Juru Bicara KPK, Budi Prasetyo menyebut, penggeledahan tersebut guna mendalami proses pemeriksaaan pajak bumi dan bangunan (PBB) korporasi yang terlibat.
"Di mana dalam mekanismenya juga melibatkan Kantor Pusat Ditjen Pajak untuk menentukan sebuah tarif. Sehingga penyidik ingin mendalami tahapan-tahapan dan mekanismenya seperti apa," ujar Budi kepada wartawan, Rabu (14/1/2026).
Selain itu, KPK tengah menelusuri ke mana saja uang suap mengalir dari tersangka perkara yang dimaksud.

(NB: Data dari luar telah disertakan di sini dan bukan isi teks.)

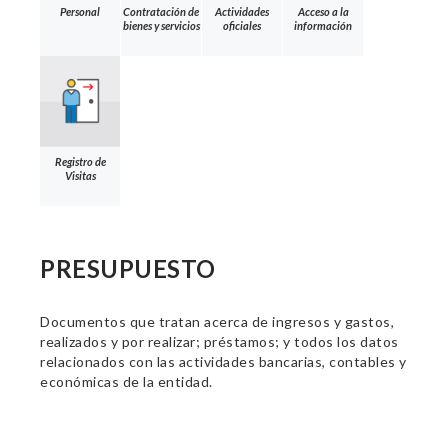
Personal
Contratación de
Actividades
Acceso a la
bienes y servicios
oficiales
información
Registro de
Visitas
PRESUPUESTO
Documentos que tratan acerca de ingresos y gastos,
realizados y por realizar; préstamos; y todos los datos
relacionados con las actividades bancarias, contables y
económicas de la entidad.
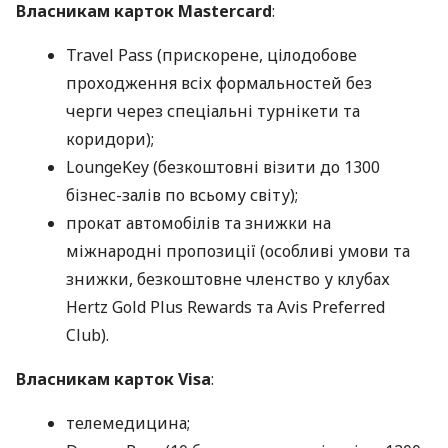
Власникам карток Mastercard
:
Travel Pass (прискорене, цілодобове
проходження всіх формальностей без
черги через спеціальні турнікети та
коридори);
LoungeKey (безкоштовні візити до 1300
бізнес-залів по всьому світу);
прокат автомобілів та знижки на
міжнародні пропозиції (особливі умови та
знижки, безкоштовне членство у клубах
Hertz Gold Plus Rewards та Avis Preferred
Club).
Власникам карток Visa
:
телемедицина;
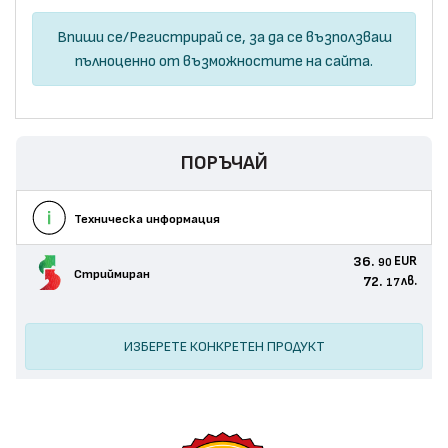
Впиши се
/
Регистрирай се
, за да се възползваш
пълноценно от възможностите на сайта.
ПОРЪЧАЙ
Техническа информация
36.
EUR
90
Стриймиран
72.
лв.
17
ИЗБЕРЕТЕ КОНКРЕТЕН ПРОДУКТ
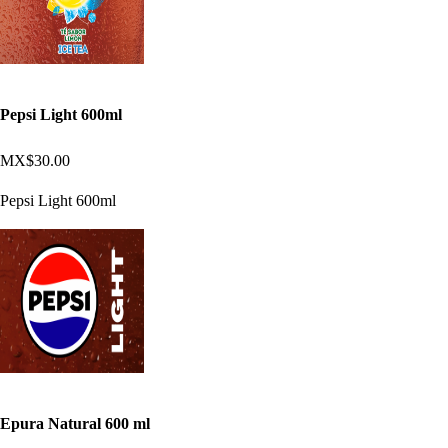
Pepsi Light 600ml
MX$30.00
Pepsi Light 600ml
Epura Natural 600 ml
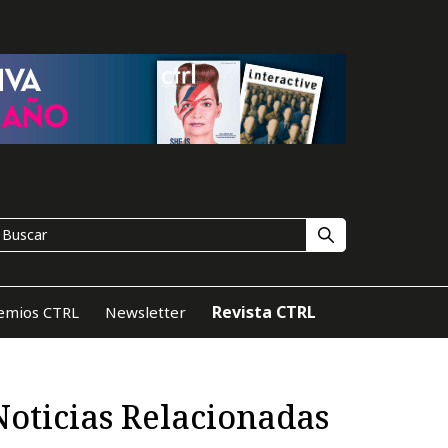
Revista CTRL
emios CTRL
Newsletter
Noticias Relacionadas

"Selain itu juga diduga ada aliran uang dari pihak tersangka kepada pihak-pihak di Ditjen Pajak Pusat," kata dia.
"Sehingga ini juga masih akan terus ditelusuri kepada siapa saja nominalnya berapa. Termasuk juga nantinya penyidik juga akan mendalami dari sisi PT WP (Wanatiara Persada)-nya," tuturnya.